## AIM OF THE TASK
Reproduce every line of text from all the items below word for word, and leave the pictures out of your answer.

──────── AVAILABLE DATA

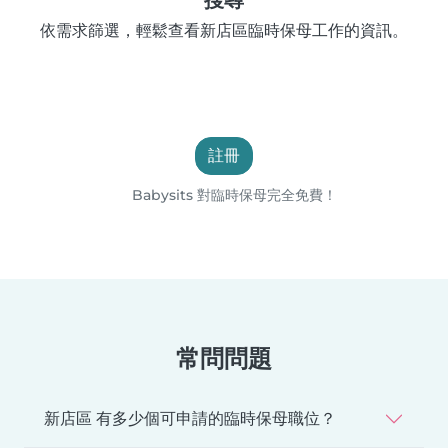
依需求篩選，輕鬆查看新店區臨時保母工作的資訊。
註冊
Babysits 對臨時保母完全免費！
常問問題
新店區 有多少個可申請的臨時保母職位？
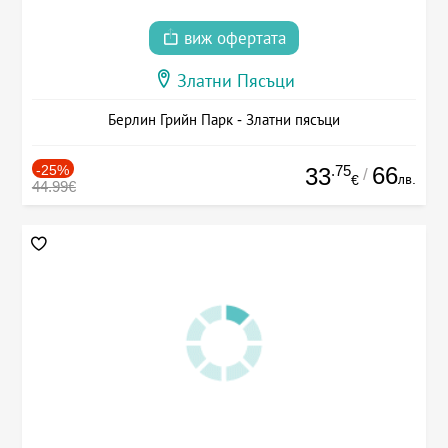
виж офертата
Златни Пясъци
Берлин Грийн Парк - Златни пясъци
-25%
.75
66
33
/
лв.
€
44.99€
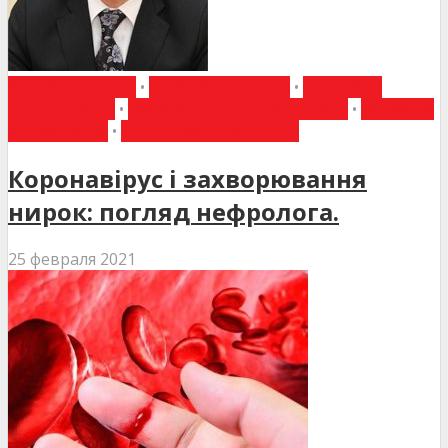
ВИБІР РЕДАКЦІЇ
•
ГОВОРЯТЬ ЛІКАРІ
•
ІНТЕРВ'Ю
СПЕЦІАЛІСТА
•
НИРКИ ТА СЕЧОВИЙ МІХУР
•
НОВИНИ
МЕДИЦИНИ
•
СТОРІНКА РЕДАКТОРА
Коронавірус і захворювання
нирок: погляд нефролога.
25 февраля 2021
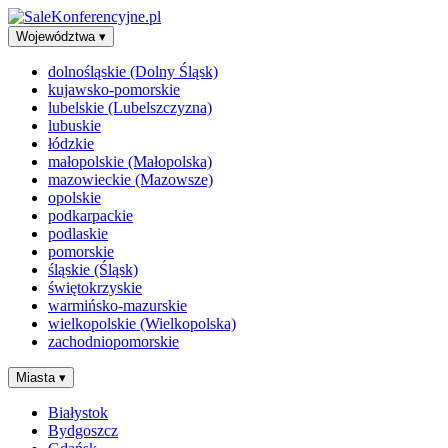
Województwa
▾
dolnośląskie (Dolny Śląsk)
kujawsko-pomorskie
lubelskie (Lubelszczyzna)
lubuskie
łódzkie
małopolskie (Małopolska)
mazowieckie (Mazowsze)
opolskie
podkarpackie
podlaskie
pomorskie
śląskie (Śląsk)
świętokrzyskie
warmińsko-mazurskie
wielkopolskie (Wielkopolska)
zachodniopomorskie
Miasta
▾
Białystok
Bydgoszcz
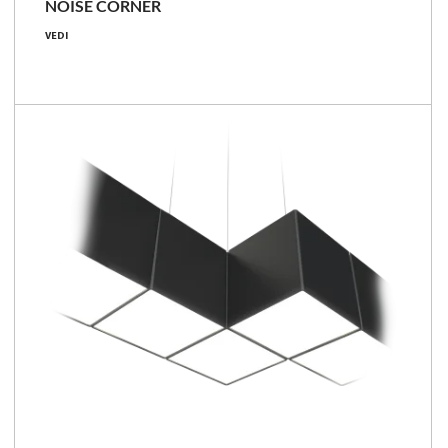
NOISE CORNER
13 [W]
VEDI
1000 [lm]
77 [lm/W]
Confronta la famiglia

────────────────

## RESPONSE AREA
依需求篩選，輕鬆查看新店區臨時保母工作的資訊。
註冊
Babysits 對臨時保母完全免費！
常問問題
新店區 有多少個可申請的臨時保母職位？
виж офертата
Златни Пясъци
Берлин Грийн Парк - Златни пясъци
-25%
.75
66
33
/
лв.
€
44.99€
ВИБІР РЕДАКЦІЇ
•
ГОВОРЯТЬ ЛІКАРІ
•
ІНТЕРВ'Ю
СПЕЦІАЛІСТА
•
НИРКИ ТА СЕЧОВИЙ МІХУР
•
НОВИНИ
МЕДИЦИНИ
•
СТОРІНКА РЕДАКТОРА
Коронавірус і захворювання
нирок: погляд нефролога.
25 февраля 2021
Województwa
▾
dolnośląskie (Dolny Śląsk)
kujawsko-pomorskie
lubelskie (Lubelszczyzna)
lubuskie
łódzkie
małopolskie (Małopolska)
mazowieckie (Mazowsze)
opolskie
podkarpackie
podlaskie
pomorskie
śląskie (Śląsk)
świętokrzyskie
warmińsko-mazurskie
wielkopolskie (Wielkopolska)
zachodniopomorskie
Miasta
▾
Białystok
Bydgoszcz
NOISE CORNER
13 [W]
VEDI
1000 [lm]
77 [lm/W]
Confronta la famiglia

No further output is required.